Aim 1
Answer these about the captioning article, one answer per line:
(a) For what forum, and in what month and year, was the article first written?
(b) What price does the disability services director give for the captioning system in storage?
(c) What two complaints did the students have about the resulting transcript?
Aim 2
Resume the captioning article after its last sentence and carry it on.

StenoKnight CART Services: Realtime Captioning
		for the Deaf and Hard of Hearing
This article was originally written for The ATHEN ListServ in February, 2009, in response to an Assistive Technology director who was considering a voice-recognition captioning service for his Deaf/HoH students. It has been revised and expanded for this page.

Voice Captioning Versus CART

Full disclosure: I'm a stenographic CART provider, so I'm in direct competition with this sort of service, which sells a "voice captioning system", consisting of voice recognition software, a computer, a voicemask microphone, and the promise that it will only take a few hours of training for an employee of the college to achieve realtime speed and accuracy.

That said, I really recommend you get a live demonstration of this technology before you buy it. I work for a university whose disability accommodations department bought a system very like this one; I don't know whether or not it was exactly the same. I do know that it was a voice captioning system, that the disabilities coordinator hired ASL interpreters to train with it and use it (the student used hearing aids and her first language was English, but she understood ASL, and the school had been offering her interpreters because they had been unable to find a CART provider. She had gone through undergraduate school using remote stenographic CART, but told me that she preferred onsite CART to both remote CART and onsite ASL interpretation). It was a disaster for the student. The transcripts were apparently unreadable, and the captioning system (which, I got the impression, nearly broke the disability accommodations department's budget for the semester) is currently moldering in a cupboard. I began providing CART there immediately afterwards, and this fall I'll be starting my fourth year with them.

UPDATE, JUNE 2010: I recently asked the school's disability services director her specific reasons for switching from the voice captioning system to CART, and she emailed me the following:

"1) The Captioning training software was difficult to access and use, and the training itself proved difficult and laborious.

2) A prospective captioner would have to put in literally hundreds of hours of training just for the system to accurately recognize their voice.

3) The process proved to be disruptive to other students in the classroom.

4) One captioner felt that the microphone setup was claustrophic.

5) I was having sign language interpreters trained on the captioning system. At first the interpreters were eager to learn a new technology, but as the training droned on and on, and when they used it in the classroom and it was glaringly apparent that students didn't derive the same level of cogent, expressive interpreting they'd had with interpreters, the interpreters felt they were doing the students a grave injustice. They all hated it and felt either they should be left to do real sign language interpreting or that CART would be a much better alternative.

6) The students felt the resulting transcript contained too many errors and the lag time was too long.

7) The end result is that I have a $5000 Captioning System just sitting in my storage room collecting dust."


-- Mai McDonald, Pratt Institute Disability Services. Posted with permission.

Computerized transcription is a fantastic technology, and it's particularly useful for those who can speak easily but find typing difficult. When someone is composing off the top of their head, they generally tend to speak at a slower rate than their ordinary conversational speed, and if they see that the program has made a mistake, they can easily stop and correct it. It's a very different situation when it comes to realtime transcription of someone else's speech, particularly in a university environment. It is possible to produce an accurate transcript using only a microphone and a computer with sufficiently advanced software and processing power, but it is by no means a simple matter.

Information supplied

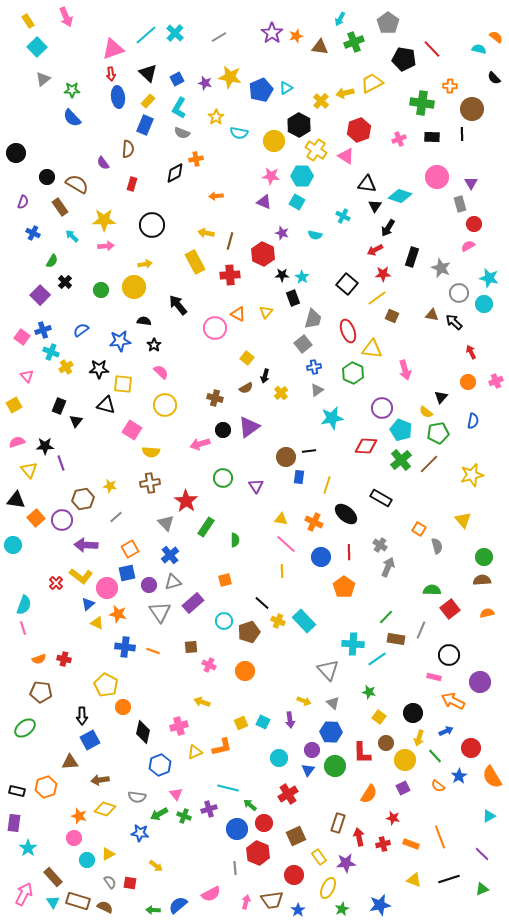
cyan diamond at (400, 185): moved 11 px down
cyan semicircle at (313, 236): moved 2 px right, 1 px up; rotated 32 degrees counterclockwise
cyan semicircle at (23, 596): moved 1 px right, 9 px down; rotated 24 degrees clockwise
* * *
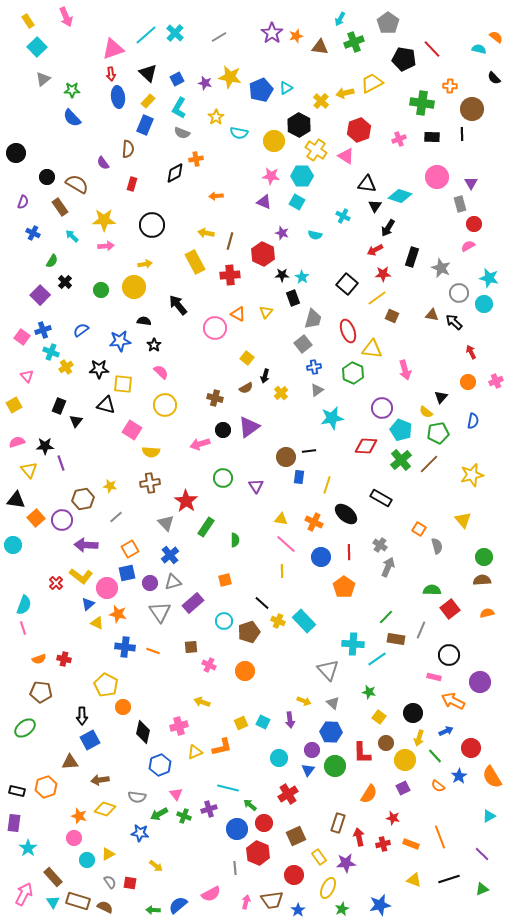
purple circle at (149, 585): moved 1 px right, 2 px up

Result 1
(a) The ATHEN ListServ, in February 2009.
(b) $5000.
(c) It contained too many errors, and the lag time was too long.

Result 2
A distinction should be made here between speech recognition and voice recognition. Speech recognition is completely automated. A computer picks up natural live speech from any speaker through a microphone and instantly translates it to text without any human intermediary. In practice, speech recognition is unsuited for the task of live transcription. It can be effective in distinguishing from a small number of options or commands (such as the automated voice menus that have replaced "press one for yes or two for no" in some commercial telephone systems), but it is unable to distinguish between speakers or insert punctuation, and its accuracy is wildly variable, ranging from not very good to abysmal.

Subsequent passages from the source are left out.